What really makes the company’s proprietary nanoviricide
technology so interesting is its exploitation of an as-yet critically under
examined property among even fast-mutating viruses, where the receptor binding
site does not substantially change across iterations. This ingenious approach
grants the nanoviricide platform’s method of action immense versatility that is
unparalleled anywhere else in the industry today, and allows for the
development of both virus-specific and broad-spectrum indications. By pairing a
maximally-expressed virus-binding ligand made from the binding site on the
virus cell’s own surface receptors, with a proprietary nanomicelle flexible
polymer, the company is able to create molecular smart bombs that seek out and
attach to virus cells, and yet which look to the virus like an extremely tasty
normal human cell.
The virus is fooled into attacking the antibody-scale
nanoviricide and is then fully engulfed by the highly flexible nanomicelle
polymer in what is effectively a nano-scale Velcro effect, completely stopping
the virus from infecting any more cells, degrading the protein shell of the
virus, and outrightly dismantling it. This brilliant method of action stands in
stark contrast to what most current entry and fusion inhibitors do, blocking
only some of the binding sites, which leaves the virus cell able to infect
other cells. This method of action is also expected to be far superior to
similarly-large antibody agents as well, because it does not require the often
already compromised immune system of the host to clear the virus particle, and
instead is able to destroy the virus particle on its own.

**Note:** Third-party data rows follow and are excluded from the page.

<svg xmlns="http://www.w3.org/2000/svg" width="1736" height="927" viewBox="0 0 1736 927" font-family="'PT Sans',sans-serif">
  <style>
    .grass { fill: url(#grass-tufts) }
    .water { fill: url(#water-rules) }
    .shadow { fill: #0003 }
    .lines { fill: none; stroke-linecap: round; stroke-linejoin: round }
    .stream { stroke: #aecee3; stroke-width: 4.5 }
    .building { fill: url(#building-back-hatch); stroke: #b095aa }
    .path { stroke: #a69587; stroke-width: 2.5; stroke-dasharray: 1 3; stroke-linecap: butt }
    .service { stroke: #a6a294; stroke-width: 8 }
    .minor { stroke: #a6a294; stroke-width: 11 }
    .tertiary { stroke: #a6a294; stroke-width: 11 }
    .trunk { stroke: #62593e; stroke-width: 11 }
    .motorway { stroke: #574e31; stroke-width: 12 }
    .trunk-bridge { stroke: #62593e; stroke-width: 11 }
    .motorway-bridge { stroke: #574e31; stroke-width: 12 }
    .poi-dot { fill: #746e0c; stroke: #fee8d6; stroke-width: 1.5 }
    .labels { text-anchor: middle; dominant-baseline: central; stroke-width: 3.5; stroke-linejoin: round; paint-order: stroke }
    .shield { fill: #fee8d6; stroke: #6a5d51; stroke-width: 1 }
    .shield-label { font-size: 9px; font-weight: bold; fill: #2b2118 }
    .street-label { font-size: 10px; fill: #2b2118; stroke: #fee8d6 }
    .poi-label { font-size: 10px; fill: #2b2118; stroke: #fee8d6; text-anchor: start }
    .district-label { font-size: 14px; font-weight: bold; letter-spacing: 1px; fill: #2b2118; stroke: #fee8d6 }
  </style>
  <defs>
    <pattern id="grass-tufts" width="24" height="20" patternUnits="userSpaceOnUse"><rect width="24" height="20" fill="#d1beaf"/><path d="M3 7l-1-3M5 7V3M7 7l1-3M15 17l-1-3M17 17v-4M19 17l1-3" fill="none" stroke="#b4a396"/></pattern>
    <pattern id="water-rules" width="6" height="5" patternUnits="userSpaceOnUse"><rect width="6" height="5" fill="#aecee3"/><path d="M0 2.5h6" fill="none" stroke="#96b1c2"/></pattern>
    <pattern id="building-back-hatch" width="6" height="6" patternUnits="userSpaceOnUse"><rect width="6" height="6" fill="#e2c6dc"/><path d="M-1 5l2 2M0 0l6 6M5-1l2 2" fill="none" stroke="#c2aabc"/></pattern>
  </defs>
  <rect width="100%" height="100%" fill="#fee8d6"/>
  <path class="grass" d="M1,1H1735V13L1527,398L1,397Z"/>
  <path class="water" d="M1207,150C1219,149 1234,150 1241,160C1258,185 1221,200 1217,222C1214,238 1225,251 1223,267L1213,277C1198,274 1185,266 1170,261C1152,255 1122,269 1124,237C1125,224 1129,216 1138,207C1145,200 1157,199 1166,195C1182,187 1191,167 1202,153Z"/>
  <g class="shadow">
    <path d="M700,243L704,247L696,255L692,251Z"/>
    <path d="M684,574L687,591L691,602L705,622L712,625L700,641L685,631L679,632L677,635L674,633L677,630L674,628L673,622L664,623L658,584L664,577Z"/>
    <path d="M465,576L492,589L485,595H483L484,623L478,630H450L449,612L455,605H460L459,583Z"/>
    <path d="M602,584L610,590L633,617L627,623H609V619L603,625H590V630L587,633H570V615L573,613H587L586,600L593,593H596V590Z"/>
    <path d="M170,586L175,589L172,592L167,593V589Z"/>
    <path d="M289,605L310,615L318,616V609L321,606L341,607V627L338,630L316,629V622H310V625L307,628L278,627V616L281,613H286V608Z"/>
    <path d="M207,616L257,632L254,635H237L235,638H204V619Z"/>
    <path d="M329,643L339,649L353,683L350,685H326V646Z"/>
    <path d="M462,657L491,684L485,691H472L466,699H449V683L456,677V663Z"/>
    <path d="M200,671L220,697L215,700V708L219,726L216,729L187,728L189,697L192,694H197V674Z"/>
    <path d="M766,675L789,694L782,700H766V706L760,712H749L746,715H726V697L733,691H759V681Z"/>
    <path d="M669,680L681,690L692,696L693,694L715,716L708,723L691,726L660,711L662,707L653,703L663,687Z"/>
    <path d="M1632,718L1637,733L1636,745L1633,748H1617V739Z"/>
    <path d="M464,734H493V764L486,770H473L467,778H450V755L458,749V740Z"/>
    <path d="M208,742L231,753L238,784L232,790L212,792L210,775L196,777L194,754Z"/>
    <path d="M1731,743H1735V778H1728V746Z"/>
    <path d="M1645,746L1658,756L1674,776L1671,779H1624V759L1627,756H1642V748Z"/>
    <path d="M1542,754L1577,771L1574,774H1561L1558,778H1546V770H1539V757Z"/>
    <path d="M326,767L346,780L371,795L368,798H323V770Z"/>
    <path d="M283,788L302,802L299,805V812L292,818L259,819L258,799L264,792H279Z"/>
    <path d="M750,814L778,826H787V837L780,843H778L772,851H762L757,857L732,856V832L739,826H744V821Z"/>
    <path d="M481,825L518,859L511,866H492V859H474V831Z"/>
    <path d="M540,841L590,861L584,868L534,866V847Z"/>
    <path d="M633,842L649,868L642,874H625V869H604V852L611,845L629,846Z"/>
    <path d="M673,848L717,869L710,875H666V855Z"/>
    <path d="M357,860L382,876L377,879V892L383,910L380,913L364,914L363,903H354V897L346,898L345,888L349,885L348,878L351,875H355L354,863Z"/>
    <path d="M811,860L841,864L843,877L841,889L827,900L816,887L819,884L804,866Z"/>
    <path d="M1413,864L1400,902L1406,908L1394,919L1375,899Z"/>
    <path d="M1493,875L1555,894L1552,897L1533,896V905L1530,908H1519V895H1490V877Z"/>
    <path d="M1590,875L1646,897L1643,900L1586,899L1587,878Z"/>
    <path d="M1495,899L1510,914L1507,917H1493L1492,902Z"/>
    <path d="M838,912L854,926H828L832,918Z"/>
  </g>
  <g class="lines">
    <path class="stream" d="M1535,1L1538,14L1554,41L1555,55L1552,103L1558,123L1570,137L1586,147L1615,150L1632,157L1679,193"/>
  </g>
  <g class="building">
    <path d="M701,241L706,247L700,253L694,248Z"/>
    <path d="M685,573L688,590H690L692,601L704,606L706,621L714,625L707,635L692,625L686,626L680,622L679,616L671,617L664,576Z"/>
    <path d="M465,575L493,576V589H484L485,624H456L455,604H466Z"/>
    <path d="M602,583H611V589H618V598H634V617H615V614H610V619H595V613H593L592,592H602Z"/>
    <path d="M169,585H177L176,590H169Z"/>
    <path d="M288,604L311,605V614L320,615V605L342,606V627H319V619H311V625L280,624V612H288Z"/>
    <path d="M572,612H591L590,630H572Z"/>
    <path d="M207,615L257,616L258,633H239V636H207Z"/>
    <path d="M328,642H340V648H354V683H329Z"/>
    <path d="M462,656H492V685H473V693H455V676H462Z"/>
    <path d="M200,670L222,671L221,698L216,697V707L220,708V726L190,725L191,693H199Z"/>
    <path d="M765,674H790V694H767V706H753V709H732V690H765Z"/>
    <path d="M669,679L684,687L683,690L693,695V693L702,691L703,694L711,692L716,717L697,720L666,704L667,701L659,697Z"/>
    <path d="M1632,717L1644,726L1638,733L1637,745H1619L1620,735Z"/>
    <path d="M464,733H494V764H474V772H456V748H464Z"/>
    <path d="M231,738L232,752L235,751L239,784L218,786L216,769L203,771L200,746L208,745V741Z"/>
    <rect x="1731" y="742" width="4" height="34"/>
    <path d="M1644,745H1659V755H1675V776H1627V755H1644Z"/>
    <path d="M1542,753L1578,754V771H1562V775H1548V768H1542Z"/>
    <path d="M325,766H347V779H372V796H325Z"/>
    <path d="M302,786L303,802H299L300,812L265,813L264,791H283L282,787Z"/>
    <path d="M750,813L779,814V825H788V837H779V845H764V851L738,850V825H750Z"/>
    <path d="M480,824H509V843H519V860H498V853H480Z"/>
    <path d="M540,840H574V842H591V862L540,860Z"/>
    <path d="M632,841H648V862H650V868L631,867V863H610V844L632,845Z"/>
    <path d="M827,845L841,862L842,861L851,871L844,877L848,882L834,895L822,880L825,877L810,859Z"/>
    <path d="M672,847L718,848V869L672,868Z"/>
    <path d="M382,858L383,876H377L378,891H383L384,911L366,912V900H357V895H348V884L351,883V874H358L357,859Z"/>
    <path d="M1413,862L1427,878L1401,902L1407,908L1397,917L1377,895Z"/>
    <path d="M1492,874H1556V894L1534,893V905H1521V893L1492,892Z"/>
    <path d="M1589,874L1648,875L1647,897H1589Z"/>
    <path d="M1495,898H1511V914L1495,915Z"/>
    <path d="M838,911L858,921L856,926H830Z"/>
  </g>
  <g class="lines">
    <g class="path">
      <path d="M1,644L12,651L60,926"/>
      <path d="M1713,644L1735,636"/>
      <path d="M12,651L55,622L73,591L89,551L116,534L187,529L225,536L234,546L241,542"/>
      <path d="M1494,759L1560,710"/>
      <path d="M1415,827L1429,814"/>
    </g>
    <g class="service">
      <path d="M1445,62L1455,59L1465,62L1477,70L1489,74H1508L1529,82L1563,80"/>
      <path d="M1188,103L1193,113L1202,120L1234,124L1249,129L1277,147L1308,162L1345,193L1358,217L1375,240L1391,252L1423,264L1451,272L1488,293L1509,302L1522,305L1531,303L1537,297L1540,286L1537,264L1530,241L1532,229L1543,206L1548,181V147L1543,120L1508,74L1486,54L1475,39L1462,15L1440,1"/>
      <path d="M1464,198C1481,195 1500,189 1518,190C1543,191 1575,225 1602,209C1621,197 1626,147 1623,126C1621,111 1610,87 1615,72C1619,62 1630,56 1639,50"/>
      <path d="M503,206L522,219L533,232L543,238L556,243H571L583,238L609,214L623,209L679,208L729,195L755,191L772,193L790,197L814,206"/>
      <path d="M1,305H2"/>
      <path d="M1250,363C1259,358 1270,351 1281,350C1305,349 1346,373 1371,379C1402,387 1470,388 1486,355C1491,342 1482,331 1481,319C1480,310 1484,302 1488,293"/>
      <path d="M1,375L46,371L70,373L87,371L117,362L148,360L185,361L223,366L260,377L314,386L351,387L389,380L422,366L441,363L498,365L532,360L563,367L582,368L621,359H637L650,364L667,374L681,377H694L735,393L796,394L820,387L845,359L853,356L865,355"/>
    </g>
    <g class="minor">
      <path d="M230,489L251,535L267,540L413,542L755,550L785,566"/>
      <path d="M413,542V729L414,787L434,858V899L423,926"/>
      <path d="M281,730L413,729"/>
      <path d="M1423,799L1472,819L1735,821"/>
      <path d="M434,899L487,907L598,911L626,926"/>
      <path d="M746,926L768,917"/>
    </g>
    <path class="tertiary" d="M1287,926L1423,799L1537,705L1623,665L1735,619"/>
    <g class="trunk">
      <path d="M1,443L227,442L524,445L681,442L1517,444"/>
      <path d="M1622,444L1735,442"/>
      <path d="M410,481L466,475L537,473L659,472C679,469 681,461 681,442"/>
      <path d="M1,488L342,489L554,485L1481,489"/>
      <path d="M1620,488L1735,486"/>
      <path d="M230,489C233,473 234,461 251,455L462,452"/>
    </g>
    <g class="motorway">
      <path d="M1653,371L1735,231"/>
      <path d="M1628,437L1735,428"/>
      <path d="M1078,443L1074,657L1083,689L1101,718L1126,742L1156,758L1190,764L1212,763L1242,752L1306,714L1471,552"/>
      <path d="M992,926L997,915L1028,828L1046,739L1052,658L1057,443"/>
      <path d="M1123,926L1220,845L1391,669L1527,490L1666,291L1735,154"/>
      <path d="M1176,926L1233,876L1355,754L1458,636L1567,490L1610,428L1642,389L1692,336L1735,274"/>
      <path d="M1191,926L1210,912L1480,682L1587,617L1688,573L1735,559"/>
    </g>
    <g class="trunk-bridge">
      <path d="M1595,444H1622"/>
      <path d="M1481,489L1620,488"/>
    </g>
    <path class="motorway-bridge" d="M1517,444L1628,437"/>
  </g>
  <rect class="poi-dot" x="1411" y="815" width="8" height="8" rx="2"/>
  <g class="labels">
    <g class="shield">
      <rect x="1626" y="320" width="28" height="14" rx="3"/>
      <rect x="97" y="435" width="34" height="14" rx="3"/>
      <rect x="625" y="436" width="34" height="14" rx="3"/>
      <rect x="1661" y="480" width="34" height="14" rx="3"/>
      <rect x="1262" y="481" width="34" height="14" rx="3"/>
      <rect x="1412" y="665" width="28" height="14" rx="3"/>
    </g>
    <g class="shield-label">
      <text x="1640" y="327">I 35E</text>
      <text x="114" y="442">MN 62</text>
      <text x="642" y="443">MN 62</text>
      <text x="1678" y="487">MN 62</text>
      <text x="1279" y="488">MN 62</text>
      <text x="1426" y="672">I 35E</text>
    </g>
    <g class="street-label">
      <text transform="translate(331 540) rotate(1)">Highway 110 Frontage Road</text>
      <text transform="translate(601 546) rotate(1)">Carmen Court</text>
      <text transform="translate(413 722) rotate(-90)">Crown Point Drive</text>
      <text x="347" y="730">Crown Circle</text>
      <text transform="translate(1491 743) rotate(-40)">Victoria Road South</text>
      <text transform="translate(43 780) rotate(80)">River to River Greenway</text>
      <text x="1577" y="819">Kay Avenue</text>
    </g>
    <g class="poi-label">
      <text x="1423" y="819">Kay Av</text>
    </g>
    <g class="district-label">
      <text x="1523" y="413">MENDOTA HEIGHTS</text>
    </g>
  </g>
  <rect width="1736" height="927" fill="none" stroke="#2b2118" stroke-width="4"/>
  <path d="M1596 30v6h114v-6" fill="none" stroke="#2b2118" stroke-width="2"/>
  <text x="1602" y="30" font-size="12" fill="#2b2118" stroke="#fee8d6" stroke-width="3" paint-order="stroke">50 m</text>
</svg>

Moreover, the company’s already successfully demonstrated
ADIF technology (Accurate-Drug-In-Field) represents a lightweight,
field-deployable frontline defensive and offensive solution for novel or emergent,
quickly mutating strains like Ebola. The ADIF technology allows emergency
medical responders to rapid-prototype an accurate drug on-site, anywhere in the
world an outbreak might occur. This capacity means that NNVC holds the power to
potentially allow medical professionals to safely combat the most dangerous
infectious diseases, as well as bioterrorism agents directly, before they can
spread and become a more serious issue for an increasingly connected world.

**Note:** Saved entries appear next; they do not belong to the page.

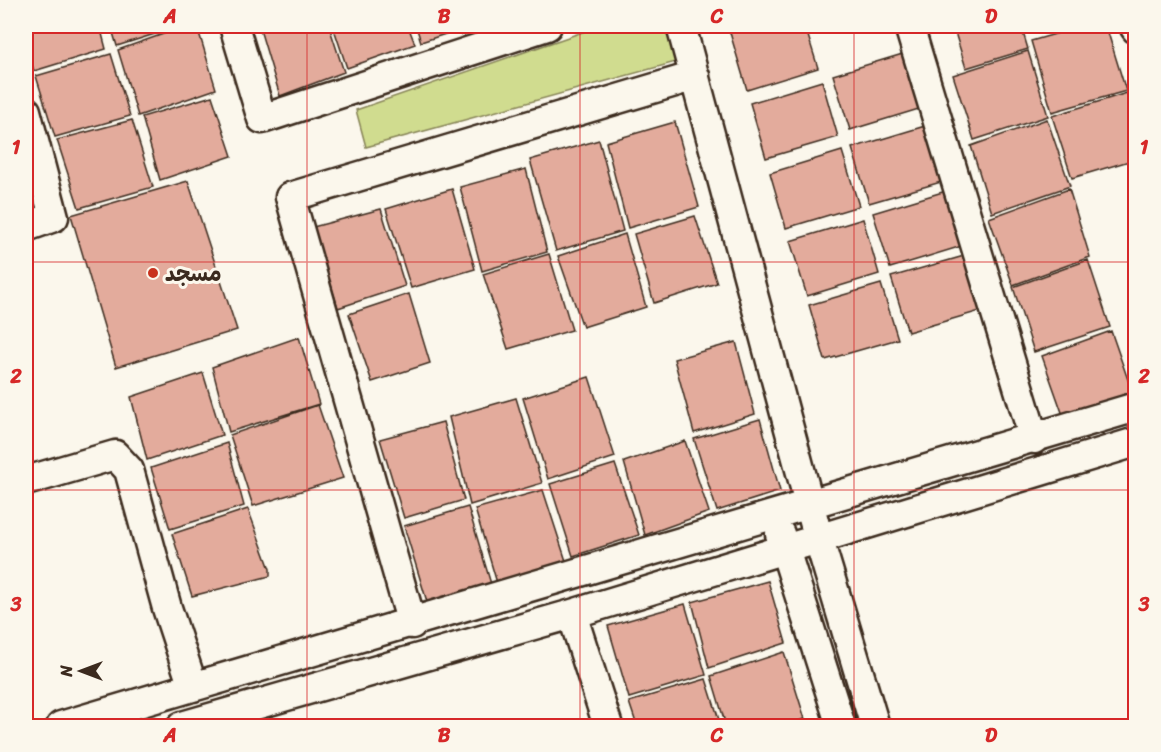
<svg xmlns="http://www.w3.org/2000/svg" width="1161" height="752" viewBox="0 0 1161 752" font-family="Sriracha,'Playpen Sans Arabic',sans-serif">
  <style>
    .green { fill: #d0dc8f; stroke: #868356; stroke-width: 1.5 }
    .building { fill: #e3ab9c; stroke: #3b2a1e; stroke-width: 1.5 }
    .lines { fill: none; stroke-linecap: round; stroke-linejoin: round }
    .minor-casing { stroke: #3b2a1e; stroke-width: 33 }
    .minor { stroke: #fbf7ec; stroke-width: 28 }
    .grid { fill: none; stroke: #d62828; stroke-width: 1.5; stroke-opacity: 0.55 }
    .poi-dot { fill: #c8321e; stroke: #fbf7ec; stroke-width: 2 }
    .labels { text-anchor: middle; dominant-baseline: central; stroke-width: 6; stroke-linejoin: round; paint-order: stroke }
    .poi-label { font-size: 22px; font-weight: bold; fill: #3b2a1e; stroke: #fbf7ec; text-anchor: start }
    .neatline { fill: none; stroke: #d62828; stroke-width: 2 }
    .grid-label { font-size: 20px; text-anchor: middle; font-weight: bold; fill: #d62828 }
  </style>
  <rect width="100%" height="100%" fill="#fbf7ec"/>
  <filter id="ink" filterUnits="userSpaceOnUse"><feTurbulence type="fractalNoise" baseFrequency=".0167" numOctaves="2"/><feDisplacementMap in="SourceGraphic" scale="12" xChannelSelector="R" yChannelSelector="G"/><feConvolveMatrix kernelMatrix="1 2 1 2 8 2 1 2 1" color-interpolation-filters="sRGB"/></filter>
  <g filter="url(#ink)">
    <path class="green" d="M 600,26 L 673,26 L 683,60 L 366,147 L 356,110 Z"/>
    <path class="building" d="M 26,26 L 100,26 L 106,49 L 34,71 L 26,46 Z
      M 111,26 L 180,26 L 117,46 Z
      M 186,26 L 197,26 L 216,89 L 138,116 L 118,50 Z
      M 259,26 L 329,26 L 344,72 L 280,96 Z
      M 333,26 L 408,26 L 415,44 L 347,68 Z
      M 416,26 L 470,26 L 421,42 Z
      M 728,26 L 805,26 L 818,68 L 747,90 Z
      M 953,26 L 1021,26 L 1028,49 L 966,68 Z
      M 1083,26 L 1106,26 L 1126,91 L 1052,112 L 1031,41 Z
      M 1028,51 L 1048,116 L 974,140 L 953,75 Z
      M 906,53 L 922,108 L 850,130 L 833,75 Z
      M 111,54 L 130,116 L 55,137 L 36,76 Z
      M 822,81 L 838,137 L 766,158 L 750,103 Z
      M 1127,93 L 1136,117 L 1136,159 L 1072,178 L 1052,116 Z
      M 212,96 L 232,156 L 160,180 L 142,117 Z
      M 1047,119 L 1070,186 L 992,213 L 971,146 Z
      M 132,120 L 153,187 L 79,208 L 57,140 Z
      M 675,122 L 699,207 L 628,228 L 606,142 Z
      M 925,126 L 941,182 L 869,203 L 852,148 Z
      M 599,140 L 623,231 L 556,251 L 530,160 Z
      M 842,151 L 859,206 L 786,228 L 770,173 Z
      M 526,169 L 547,252 L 482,271 L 460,187 Z
      M 188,181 L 237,330 L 116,367 L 71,215 Z
      M 452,189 L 475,269 L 411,288 L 386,209 Z
      M 1069,189 L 1090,257 L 1013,285 L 989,218 Z
      M 946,191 L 962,246 L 890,268 L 873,213 Z
      M 381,209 L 405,286 L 338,308 L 313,227 Z
      M 695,216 L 717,283 L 654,303 L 634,234 Z
      M 863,219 L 879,274 L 807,296 L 790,241 Z
      M 625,234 L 646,307 L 583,327 L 558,256 Z
      M 549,254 L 572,330 L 508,349 L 483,274 Z
      M 964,256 L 980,311 L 908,332 L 891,277 Z
      M 1088,260 L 1110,327 L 1034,352 L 1013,287 Z
      M 881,284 L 898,339 L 825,360 L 809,305 Z
      M 409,294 L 430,363 L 372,382 L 349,314 Z
      M 1111,331 L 1133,394 L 1064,418 L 1042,356 Z
      M 299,337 L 319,404 L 229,432 L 212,367 Z
      M 736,342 L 755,414 L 694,433 L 674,359 Z
      M 203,373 L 222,435 L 147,460 L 131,397 Z
      M 589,377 L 615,457 L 548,479 L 523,398 Z
      M 516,398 L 542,483 L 470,505 L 449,417 Z
      M 318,405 L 343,478 L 253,506 L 230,435 Z
      M 760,419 L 780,491 L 717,511 L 694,439 Z
      M 443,422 L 464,500 L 404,518 L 380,439 Z
      M 685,441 L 709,512 L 645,535 L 624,462 Z
      M 227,443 L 244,506 L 170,529 L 151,468 Z
      M 615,464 L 639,535 L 573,556 L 550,484 Z
      M 543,490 L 566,561 L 497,583 L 475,509 Z
      M 468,507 L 491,584 L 428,605 L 404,526 Z
      M 248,509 L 270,569 L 270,576 L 192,596 L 172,534 Z
      M 768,581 L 786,643 L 709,668 L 692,602 Z
      M 685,604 L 706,675 L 629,698 L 608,626 Z
      M 784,652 L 805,719 L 781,726 L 726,726 L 711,676 Z
      M 706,679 L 721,726 L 637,726 L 629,702 Z
      M 805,722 L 806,726 L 790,726 Z"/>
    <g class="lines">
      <g class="minor-casing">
        <path id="minor" d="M 234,26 L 262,119 L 547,26
          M 681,26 L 819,540 L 875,726
          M 909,26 L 1034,439
          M 1134,26 L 1136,29
          M 26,111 L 54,217 L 26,227
          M 26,481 L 115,455 L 129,470 L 167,608 L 193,687
          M 780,534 L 841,726
          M 572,614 L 608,726
          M 412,624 L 290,197 L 695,76
          M 61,726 L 1136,407
          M 182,726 L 572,614 L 1136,442"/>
      </g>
      <use href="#minor" class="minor"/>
    </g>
  </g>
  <path class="grid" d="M 307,26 L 307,726M 580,26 L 580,726M 854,26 L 854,726M 26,262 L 1136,262M 26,490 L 1136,490"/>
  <circle class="poi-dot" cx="153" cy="273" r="6"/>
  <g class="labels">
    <g class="poi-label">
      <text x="165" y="273">مسجد</text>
    </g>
  </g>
  <rect width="1161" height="752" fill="none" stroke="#fbf7ec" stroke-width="66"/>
  <g transform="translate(81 671) rotate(270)" stroke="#fbf7ec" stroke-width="4.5" paint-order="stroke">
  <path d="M0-4.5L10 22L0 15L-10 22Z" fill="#3b2a1e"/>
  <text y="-9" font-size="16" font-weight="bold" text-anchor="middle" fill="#3b2a1e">N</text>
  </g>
  <rect x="33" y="33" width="1095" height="686" class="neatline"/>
  <g class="grid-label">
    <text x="170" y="23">A</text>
    <text x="444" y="23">B</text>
    <text x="717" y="23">C</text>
    <text x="991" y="23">D</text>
    <text x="16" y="154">1</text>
    <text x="1144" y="154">1</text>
    <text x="16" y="383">2</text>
    <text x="1144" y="383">2</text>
    <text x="16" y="611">3</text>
    <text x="1144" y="611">3</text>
    <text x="170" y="742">A</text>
    <text x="444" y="742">B</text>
    <text x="717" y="742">C</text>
    <text x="991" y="742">D</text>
  </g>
</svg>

This is a key advantage for NNVC that investors should keep
an eye on, especially considering the latest Ebola scare in Africa, with news
breaking that as of December 15, seventeen suspected Ebola patients have gone
missing from a healthcare facility in the Liberian capital of Monrovia, after a
mob attacked the facility on Saturday. We could be looking at the start of
another Ebola outbreak surge (previously thought to be contained), tipped off
by this incident in Liberia, which has not had a history of the disease until
recently, but which saw more than 400 fatalities alone due to the disease after
the outbreak began last year. This now apparently ongoing outbreak, which began
in Guinea two years ago this month, has also caused significant loss of life in
Sierra Leone, and even managed to reach the U.S. and EU, forcing governments to
critically reassess the potential severity of such a problem.